Have you ever wondered why one person can smoke cigarettes for a year and quit easily, while another person becomes addicted for life? Why can’t some people stop abusing alcohol and others can take it or leave it? One of the reasons is a person’s genetic propensity to abuse substances. UNC School of Medicine researchers led by Hyejung Won, PhD, are beginning to understand these underlying genetic differences. The more they learn, the more likely they are to be able to create therapies to help the millions of people struggling with addiction.
Won, an assistant professor of genetics and a member of the UNC Neuroscience Center, and his colleagues have identified genes linked to smoking and alcohol consumption. The researchers found that these genes are overrepresented in certain types of neurons, brain cells that trigger other cells to send chemical signals throughout the brain.
The researchers, who published their work in the journal Molecular psychiatry, also found that the genes underlying smoking were linked to pain perception and response to food, as well as the abuse of other drugs, such as cocaine. Other genes associated with alcohol use were linked to stress and learning, as well as the abuse of other drugs, such as morphine.
Given the lack of current treatment options for substance use disorders, the researchers also conducted analyzes of a publicly available drug database to identify potential new treatments for substance abuse. .
“We found that antipsychotics and other mood stabilizers could potentially provide therapeutic relief for people struggling with addiction,” said Nancy Sey, graduate student at the Won Lab and first author of the paper. “And we believe our research provides a good foundation for research focused on creating better treatments for drug addiction.”
Analyze the genome
Long-term substance use and substance use disorders have been linked to many common diseases and conditions, such as lung cancer, liver disease, and mental illness. Yet few treatment options are available, largely due to gaps in our understanding of the biological processes involved.
“We know from twin studies that genetics may explain why some people use and abuse substances, aside from environmental factors, such as family issues or personal trauma,” Won said. “Genetic studies such as genome-wide association studies (GWAS) provide a way to identify genes associated with complex human traits, such as nicotine addiction or excessive alcohol consumption. “
Using GWAS, Won added, researchers can identify regions of the genome that play a role in particular traits, compared to individuals who don’t exhibit the trait. Yet genome-wide studies can’t tell us much about how genes in these regions affect a trait. This is because these regions are often found in “non-coding” regions of the genome.
“Non-coding” refers to the fact that the genes in these regions do not translate – or code – their genetic information directly into the creation of proteins, which then perform a known biological function. Therefore, what is actually happening biologically in these “non-coding” regions remains mostly unknown.
“We wanted to know what was going on in those areas,” Won said. “So we developed Hi-C coupled MAGMA (H-MAGMA), a computational tool to help us better understand what we see in genome-scale studies.”

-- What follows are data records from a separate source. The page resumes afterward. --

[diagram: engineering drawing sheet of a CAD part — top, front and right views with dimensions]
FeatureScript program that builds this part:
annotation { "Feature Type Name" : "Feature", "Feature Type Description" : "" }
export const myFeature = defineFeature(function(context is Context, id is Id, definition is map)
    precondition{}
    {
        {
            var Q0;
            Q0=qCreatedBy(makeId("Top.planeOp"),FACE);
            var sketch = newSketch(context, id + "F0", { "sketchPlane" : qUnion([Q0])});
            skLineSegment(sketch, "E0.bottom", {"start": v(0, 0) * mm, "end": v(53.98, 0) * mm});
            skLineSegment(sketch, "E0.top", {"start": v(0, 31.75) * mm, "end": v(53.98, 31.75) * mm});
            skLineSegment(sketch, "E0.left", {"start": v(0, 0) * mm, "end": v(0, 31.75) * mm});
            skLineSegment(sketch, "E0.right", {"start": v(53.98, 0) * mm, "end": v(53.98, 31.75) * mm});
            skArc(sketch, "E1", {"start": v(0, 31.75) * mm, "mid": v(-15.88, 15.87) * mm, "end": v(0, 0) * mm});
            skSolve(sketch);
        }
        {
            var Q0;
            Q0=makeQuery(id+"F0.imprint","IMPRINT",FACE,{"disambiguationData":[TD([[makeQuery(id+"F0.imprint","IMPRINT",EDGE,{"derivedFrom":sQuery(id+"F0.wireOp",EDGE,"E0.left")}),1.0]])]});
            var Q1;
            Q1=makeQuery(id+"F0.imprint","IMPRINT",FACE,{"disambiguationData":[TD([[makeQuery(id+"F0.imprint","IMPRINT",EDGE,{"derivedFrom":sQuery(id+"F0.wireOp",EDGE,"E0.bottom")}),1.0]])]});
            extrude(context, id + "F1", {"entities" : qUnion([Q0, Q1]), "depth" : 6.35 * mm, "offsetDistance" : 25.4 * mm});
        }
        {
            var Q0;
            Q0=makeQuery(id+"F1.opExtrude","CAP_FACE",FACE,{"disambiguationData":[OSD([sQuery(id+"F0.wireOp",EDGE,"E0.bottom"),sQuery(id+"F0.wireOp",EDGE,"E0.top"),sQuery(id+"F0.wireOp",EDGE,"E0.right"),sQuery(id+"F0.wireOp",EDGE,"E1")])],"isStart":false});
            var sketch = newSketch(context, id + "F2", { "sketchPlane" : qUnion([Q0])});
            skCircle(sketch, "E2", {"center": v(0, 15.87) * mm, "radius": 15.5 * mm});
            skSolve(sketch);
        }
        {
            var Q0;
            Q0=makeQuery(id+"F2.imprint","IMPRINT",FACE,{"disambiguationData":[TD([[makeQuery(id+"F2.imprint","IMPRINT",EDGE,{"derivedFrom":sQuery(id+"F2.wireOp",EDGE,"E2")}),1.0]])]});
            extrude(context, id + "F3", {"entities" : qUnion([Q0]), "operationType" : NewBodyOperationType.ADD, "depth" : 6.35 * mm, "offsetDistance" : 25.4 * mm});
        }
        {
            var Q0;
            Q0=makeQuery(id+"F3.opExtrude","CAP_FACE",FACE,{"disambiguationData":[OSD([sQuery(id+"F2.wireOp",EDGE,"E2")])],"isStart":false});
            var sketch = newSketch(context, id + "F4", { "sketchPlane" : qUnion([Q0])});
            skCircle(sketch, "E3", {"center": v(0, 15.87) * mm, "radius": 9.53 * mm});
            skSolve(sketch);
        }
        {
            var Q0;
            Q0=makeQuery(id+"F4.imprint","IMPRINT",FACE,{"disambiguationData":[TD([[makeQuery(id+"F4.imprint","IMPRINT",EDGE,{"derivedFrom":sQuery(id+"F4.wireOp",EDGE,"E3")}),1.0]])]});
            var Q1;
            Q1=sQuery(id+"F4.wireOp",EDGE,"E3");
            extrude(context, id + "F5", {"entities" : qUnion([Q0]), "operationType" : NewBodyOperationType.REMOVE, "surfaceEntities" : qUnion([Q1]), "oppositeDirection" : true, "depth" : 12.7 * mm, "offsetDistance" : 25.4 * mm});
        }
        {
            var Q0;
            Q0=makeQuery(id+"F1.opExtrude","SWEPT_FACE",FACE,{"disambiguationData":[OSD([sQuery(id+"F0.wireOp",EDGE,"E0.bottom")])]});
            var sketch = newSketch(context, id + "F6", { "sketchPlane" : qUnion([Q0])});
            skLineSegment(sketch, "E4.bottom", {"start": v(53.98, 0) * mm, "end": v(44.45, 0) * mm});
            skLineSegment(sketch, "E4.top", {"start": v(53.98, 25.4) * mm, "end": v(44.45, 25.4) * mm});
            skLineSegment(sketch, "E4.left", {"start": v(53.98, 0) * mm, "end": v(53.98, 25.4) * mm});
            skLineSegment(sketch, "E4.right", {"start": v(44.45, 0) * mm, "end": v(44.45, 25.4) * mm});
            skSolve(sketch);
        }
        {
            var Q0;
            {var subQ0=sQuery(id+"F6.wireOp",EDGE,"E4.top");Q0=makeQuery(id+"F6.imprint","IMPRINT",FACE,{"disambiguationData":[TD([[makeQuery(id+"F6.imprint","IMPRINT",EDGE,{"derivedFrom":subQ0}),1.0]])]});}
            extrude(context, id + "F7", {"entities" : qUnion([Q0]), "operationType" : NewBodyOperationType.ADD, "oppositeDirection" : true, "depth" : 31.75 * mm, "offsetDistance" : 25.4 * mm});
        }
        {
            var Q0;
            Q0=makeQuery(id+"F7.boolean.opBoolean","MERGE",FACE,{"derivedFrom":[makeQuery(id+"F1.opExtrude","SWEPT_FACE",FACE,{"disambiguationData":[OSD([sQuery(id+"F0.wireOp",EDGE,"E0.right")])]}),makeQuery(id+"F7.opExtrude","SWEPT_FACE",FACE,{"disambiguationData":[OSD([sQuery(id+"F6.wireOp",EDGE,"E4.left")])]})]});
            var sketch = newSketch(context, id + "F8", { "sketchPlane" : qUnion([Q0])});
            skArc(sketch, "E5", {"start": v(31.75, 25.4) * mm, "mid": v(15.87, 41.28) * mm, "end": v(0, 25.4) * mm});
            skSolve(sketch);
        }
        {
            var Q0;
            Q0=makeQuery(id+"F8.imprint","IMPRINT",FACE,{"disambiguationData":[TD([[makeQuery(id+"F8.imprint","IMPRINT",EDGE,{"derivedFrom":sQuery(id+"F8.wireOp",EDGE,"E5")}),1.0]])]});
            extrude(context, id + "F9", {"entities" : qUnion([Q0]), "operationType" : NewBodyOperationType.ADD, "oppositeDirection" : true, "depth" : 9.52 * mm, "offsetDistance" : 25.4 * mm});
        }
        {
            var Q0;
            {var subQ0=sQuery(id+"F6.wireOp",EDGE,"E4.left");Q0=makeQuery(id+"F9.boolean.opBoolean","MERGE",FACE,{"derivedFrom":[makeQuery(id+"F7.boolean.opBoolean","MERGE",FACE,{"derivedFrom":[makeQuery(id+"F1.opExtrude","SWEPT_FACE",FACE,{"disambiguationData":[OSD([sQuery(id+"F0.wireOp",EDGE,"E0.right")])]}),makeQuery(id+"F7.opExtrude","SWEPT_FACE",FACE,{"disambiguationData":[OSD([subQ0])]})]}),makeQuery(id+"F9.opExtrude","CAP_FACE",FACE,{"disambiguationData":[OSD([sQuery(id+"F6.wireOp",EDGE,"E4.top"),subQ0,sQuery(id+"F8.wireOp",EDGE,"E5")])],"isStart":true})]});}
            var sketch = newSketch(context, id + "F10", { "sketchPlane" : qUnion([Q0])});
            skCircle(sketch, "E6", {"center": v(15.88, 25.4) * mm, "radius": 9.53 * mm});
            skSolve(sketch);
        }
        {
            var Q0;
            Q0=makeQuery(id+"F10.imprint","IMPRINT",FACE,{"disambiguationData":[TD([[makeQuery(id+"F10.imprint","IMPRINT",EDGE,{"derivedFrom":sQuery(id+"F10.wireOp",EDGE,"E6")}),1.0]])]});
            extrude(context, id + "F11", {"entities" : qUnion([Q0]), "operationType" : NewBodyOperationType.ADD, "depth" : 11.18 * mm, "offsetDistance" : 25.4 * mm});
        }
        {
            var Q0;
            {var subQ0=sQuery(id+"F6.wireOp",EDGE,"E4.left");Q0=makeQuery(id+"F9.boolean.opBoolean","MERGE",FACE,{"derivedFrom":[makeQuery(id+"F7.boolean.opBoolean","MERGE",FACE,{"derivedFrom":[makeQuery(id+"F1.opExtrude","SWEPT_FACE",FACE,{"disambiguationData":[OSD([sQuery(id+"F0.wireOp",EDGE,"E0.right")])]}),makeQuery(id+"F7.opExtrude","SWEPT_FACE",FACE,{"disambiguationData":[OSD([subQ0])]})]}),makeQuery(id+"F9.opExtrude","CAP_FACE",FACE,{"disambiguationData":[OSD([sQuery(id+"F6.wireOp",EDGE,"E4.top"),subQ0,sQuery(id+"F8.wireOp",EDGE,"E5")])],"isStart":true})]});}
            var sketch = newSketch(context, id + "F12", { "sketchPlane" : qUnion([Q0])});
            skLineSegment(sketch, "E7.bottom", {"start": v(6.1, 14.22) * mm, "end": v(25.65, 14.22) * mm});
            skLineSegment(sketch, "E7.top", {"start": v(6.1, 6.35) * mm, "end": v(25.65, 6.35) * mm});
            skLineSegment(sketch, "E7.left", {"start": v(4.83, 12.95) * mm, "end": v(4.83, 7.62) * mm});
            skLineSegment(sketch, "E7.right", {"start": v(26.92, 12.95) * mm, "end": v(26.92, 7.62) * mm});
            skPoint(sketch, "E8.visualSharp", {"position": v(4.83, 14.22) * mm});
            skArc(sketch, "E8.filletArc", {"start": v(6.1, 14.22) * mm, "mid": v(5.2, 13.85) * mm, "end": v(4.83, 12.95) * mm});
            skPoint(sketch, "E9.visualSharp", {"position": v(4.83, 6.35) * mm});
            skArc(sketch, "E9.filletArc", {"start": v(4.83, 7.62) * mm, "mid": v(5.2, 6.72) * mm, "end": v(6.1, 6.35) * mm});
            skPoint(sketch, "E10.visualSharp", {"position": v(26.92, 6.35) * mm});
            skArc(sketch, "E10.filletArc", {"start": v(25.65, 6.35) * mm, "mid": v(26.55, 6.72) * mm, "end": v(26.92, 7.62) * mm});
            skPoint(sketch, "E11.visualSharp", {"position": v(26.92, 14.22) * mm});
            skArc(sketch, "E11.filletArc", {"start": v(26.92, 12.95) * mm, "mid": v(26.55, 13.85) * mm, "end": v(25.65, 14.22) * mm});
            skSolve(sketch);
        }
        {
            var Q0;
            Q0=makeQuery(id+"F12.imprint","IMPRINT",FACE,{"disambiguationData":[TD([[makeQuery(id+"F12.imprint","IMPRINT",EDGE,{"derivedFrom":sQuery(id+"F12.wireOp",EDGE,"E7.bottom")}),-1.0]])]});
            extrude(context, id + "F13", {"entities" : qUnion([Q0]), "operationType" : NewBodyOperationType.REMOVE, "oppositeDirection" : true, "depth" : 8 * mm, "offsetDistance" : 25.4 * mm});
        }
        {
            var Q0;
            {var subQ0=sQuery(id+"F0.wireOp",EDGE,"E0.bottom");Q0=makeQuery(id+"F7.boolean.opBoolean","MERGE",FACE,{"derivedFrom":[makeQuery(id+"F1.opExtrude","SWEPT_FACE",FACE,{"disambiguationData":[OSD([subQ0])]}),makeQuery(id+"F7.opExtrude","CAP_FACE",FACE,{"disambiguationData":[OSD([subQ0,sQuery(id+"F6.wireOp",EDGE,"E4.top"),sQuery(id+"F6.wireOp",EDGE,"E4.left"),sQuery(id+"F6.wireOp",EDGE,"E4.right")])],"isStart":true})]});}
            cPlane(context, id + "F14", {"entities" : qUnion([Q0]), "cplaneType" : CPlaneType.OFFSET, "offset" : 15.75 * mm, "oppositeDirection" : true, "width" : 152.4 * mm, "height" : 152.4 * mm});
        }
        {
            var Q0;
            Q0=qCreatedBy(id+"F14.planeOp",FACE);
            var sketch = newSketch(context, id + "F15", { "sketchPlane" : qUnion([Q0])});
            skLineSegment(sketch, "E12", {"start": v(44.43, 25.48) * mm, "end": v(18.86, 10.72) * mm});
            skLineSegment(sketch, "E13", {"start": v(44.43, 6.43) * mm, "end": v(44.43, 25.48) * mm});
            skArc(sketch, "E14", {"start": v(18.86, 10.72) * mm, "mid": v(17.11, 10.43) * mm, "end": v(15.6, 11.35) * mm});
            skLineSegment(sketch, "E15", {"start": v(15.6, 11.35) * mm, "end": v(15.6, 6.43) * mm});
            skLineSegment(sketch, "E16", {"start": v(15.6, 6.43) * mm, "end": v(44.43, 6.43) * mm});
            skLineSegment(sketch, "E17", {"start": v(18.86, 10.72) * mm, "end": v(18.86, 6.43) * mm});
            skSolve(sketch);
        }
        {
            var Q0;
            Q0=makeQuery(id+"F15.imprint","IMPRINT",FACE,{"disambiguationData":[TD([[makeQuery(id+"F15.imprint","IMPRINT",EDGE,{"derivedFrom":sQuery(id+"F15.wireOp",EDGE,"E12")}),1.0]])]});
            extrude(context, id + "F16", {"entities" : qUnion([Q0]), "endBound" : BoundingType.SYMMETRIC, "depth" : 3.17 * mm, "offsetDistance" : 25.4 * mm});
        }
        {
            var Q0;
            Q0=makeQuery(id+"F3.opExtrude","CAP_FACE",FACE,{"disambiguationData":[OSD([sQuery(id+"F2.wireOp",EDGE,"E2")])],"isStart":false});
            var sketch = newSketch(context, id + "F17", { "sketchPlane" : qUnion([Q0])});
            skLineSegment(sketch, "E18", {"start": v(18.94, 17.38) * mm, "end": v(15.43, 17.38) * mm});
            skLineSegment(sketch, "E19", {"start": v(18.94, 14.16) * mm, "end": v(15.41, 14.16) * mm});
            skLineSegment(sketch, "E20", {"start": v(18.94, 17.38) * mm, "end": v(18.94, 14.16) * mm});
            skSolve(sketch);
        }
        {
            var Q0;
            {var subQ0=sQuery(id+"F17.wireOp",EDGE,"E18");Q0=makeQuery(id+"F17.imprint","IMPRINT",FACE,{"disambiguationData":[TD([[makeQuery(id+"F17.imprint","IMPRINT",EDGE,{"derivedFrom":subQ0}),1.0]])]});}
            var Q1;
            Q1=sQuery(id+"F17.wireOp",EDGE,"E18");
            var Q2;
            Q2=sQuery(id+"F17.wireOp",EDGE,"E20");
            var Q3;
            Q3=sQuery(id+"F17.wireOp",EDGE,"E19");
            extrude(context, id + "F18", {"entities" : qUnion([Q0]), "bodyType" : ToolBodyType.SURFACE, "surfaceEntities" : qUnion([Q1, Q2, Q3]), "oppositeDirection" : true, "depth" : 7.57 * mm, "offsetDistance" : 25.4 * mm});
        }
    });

In a previous publication, Won’s lab showed how applying H-MAGMA to brain disorders identifies their associated genes and describes their underlying biology. And for this current paper, his lab extended the tool to smoking and alcohol consumption.
They developed H-MAGMA frameworks from dopaminergic neurons and cortical neurons – types of brain cells that researchers have long implicated in substance use. Focusing on these two cell types, Won’s team – led by Sey, an HHMI Gilliam Fellow – applied H-MAGMA to GWAS findings related to heavy smoking, nicotine addiction, problematic drinking and heavy drinking to identify genes associated with each trait.
Genes associated with alcohol consumption and smoking were also associated with other types of substances, such as morphine and cocaine. While the opioid crisis has caused a detrimental social burden, potent GWAS on cocaine and opioid use are not currently available. Won’s team therefore set out to determine whether genes associated with alcohol consumption and smoking may reveal the genetics underlying general addictive behavior, genetic findings that could be extended to other substances of abuse. abuse.
“Our analyzes showed that the expression of genes shared between smoking and drinking traits can be altered by other types of substances such as cocaine,” Won said. “By characterizing the biological function of these genes, we will be able to identify the biological mechanisms underlying addiction, which could be generalized to various forms of substance use disorders.”
In addition to the different types of excitatory neurons, Won’s team also identified other cell types, including cortical glutamatergic, midbrain dopaminergic, GABAergic, and serotonergic neurons associated with risk genes.
With these discoveries in hand, it is now possible for researchers at UNC and others to study the molecules that make addiction much less likely.
This research was supported by grants from the National Institute on Drug Abuse (R21DA051921, U01DA048279); the National Institute of Mental Health (R00MH113823, DP2MH122403); the NARSAD Young Investigator Award from the Brain and Behavior Research Foundation; the National Science Foundation Graduate Fellowship Program (DGE-1650116); the University of North Carolina at Chapel Hill; Howard Hughes Medical Institute James H. Gilliam Fellowship for Advanced Study Program; and the National Institute of General Medical Sciences (5T32GM067553).